The snag perhaps is although the actors’ performances have been saluted overwhelmingly on online reviews, there has been scarce follow-up by the channels’ marketing departments in promoting these talents to the extent that they deserve. Press conferences on the eve of the ‘drop’ date of a film or web-series aren’t enough. Frequently, the directors and producers do strive to promote the actors, who have displayed insuperable skills before the camera, but finally contractual obligations have to be followed: nothing permitted before securing the channel’s go-ahead.
Moreover, series and films with top Bollywood names are promoted with mammoth street hoardings and ads, while the ones lower on the popularity ladder are accorded step-motherly treatment. Hence Kunal Khemu and Vidyut Jamwal, have groused about being not given fair treatment – the former for Lootcase and the latter for Khuda Haafiz, both streamed on Disney+Hotstar.

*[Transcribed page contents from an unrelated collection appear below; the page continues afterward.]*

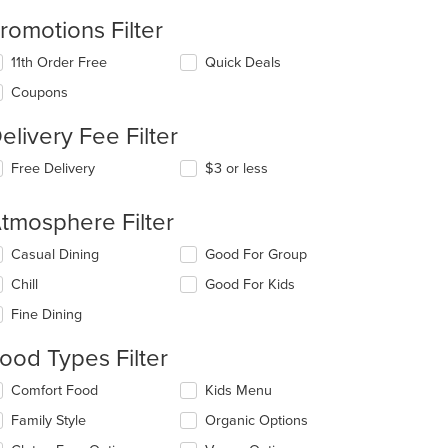
romotions Filter
11th Order Free
Quick Deals
Coupons
elivery Fee Filter
Free Delivery
$3 or less
tmosphere Filter
lecting/deselecting
Casual Dining
Good For Group
e
Chill
Good For Kids
llowing
eckboxes
Fine Dining
l
date
ood Types Filter
e
ntent
lecting/deselecting
Comfort Food
Kids Menu
e
e
Family Style
Organic Options
llowing
ain
eckboxes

Surely, the complete cast and credits, and stills of the OTT films and shows, could be emailed without you – okay, I may not be a regular reviewer - requesting the channels’ marketing departments to please do the needful. It’s no go there, nine-and-a-half out of 10 times there. So there you are scanning the IMDB list to find out who that impressive, cobra-like baddy in Jamtara: Sab Ka Number Aayega, was. My bad; scrolled and scrolled and still can’t figure it out. And if Chandan Roy Sanyal was the unrecognisable aide-de-camp to the guru (Bobby Deol) in Aashram, I had to WhatsApp him, “Huh, was that you? Just asking.”

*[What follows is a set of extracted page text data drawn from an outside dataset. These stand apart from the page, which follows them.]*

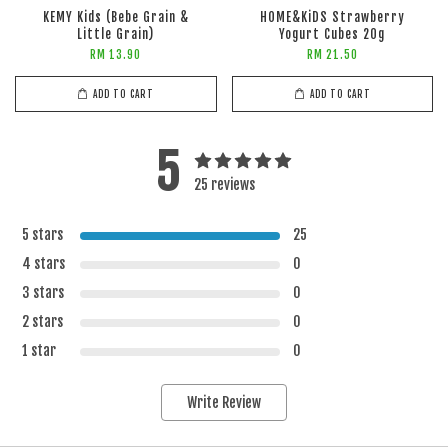
KEMY Kids (Bebe Grain &
HOME&KiDS Strawberry
Little Grain)
Yogurt Cubes 20g
RM 13.90
RM 21.50
ADD TO CART
ADD TO CART
5
25 reviews
5 stars
25
4 stars
0
3 stars
0
2 stars
0
1 star
0
Write Review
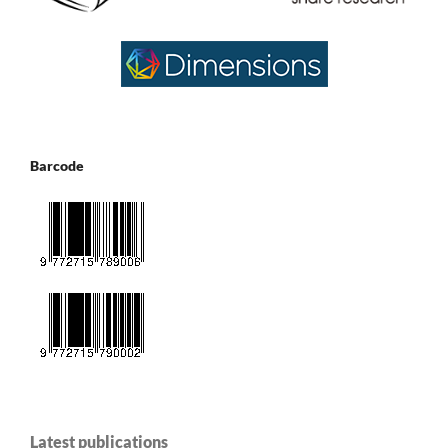
Barcode
Latest publications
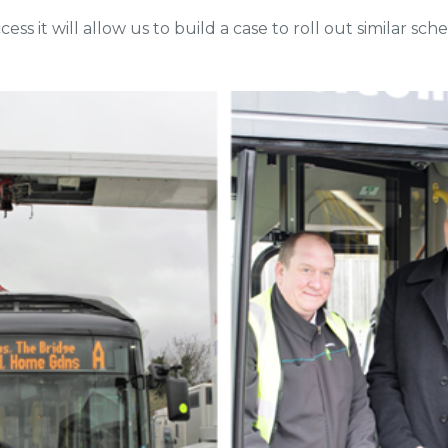
ccess it will allow us to build a case to roll out similar sc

It was relatively simple to confirm the name of the servile-but-simmering ‘bahu of the household’ on whom the finale of Bandish Bandits hinged. Aah had to jog the memory, having seen her often enough in the Bollywood glossies ranging from Dil Se, Hum Dil De Chuke Sanam to Dum Laga ke Haisha and Gully Boys. It was Sheeba Chaddha, but to be double-sure had to check with the Bandits’ director Anand Tiwari. As for quite a few of the brilliant cameos evidenced, I can only ask how much scrolling can any agenda-less talent cheer-leader do?
Which is not to give myself an iota of importance. It’s to just make five points:
- Please allow directors, technicians and actors to do their talk the walks. Control is self-defeating, preventing the products as well as the creative talent from receiving their deserved quantum of praise. In other words, the marketing or promotional teams have to try for maximum rather than selective exposure in the media as well as the channel’s in-house trailers, cutely called ‘sneak peaks’ nowadays.
- Please attempt for transparency. Trending today is a convenient term. On what criterion is this judged (algorithms)?
- Please allow for transparency in another key sphere as well; the commissioning of projects and the acquisition of films and series, brand-new as well as the oldies. Whom does one pitch to? So many agents and those invisible middle-men and even facilitating offices have mushroomed that it is not funny any more.
- Please do something, anything, about the navigation. Netflix leads in this aspect, followed by Amazon Prime Video, Disney+Hotstar and MX Player. The search engines are simple and smooth. Sony Liv, Voot and Zee 5 are another story, at times you can resume from where you left off, at times, you just give up.
- And last but not the least. Please what’s this about filmmakers complaining that the channels’ executives intervene majorly in the creative process? That an age-old tradition, of course but it’s high time that there was a rapport rather than the same ‘ole practice of working at cross-purposes’.
Indeed, the new chief of the Film and Television Institute of India, Pune, Shekhar Kapoor, has suggested (seriously) that the executives should be sent there for a film induction course. Now, that’s a thought.